Shield bugs shift their colors in adulthood to avoid predators
Shield bugs transform into different colors throughout their lives to avoid predators, according to a new study from the University of Melbourne. The researchers discovered that it is impossible to predict the appearance of adult shield bugs based on their colors in early life.
“We found that in most species, the same individual bug will use different color combinations as nymphs – young bugs – and adults, going for example from red and green to yellow and green,” said study lead author Dr. Iliana Medina.
“This is significant because many of these species use color to warn predators that they are distasteful, and for years it has been thought that animals living in the same environment – like nymphs and adults of the same species – should use similar warning colors, not different ones.”
The research team, which also included scientists at Australian National University, analyzed the colors of more than 100 species of shield bugs worldwide. In the field, the experts observed interactions between white-winged choughs and an Australian species of shield bug, the cotton harlequin bug.
The researchers conducted experiments to assess how quickly two-week-old chicks could learn to avoid nymphs and adults. They also tested whether previous encounters with adults would reduce the number of times the chicks attacked the young shield bugs.
“Our experiments with the cotton harlequin bug showed that predators could quickly learn to avoid both types of color signals from nymphs and adults, but nymphs get a larger benefit,” said Dr. Medina.
“Although young and adult cotton harlequin bugs have different colors, previous experience with adults make chicks less likely to attack the nymphs. Also, chicks and wild predators that have never seen the insects before do not show much interest in eating them. The colors in these insects are a great strategy against predators.”
Bright colors are used by many animals to alert predators to unpleasant taste or toxicity. It would seem that these warning signals would be consistent in the same environment so predators could learn to avoid one pattern instead of many different ones.
In some cases, distantly related species have mimicked each other’s warning colors, such as black and red or black and yellow.

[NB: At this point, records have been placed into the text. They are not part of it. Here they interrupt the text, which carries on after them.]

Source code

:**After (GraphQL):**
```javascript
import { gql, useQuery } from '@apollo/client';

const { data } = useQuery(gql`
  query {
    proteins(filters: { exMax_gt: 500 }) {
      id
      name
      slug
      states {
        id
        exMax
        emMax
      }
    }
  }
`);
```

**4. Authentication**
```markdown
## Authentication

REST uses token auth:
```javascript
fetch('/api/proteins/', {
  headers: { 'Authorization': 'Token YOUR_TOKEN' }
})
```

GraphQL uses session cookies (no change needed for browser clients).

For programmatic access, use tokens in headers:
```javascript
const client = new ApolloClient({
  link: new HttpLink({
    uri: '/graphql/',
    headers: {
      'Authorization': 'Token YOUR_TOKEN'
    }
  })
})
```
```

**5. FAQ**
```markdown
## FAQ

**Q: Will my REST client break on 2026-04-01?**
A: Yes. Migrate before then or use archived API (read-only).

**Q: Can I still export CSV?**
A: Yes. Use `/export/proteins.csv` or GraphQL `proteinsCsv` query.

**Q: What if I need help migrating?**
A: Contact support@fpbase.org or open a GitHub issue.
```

However, the researchers explained that there are multiple examples of variation in local warning signals and an overlooked type of variation is that which occurs across life stages.
“If predators were able to learn to avoid only one type of warning color, we would expect nymphs and adults to look similar in many species,” said Dr Medina. “What our findings show, however, is that the wide color variation in shield bugs is probably the result of predators being able to learn to avoid different types of colorful signals.”
The study is published in the Proceedings of the Royal Society B.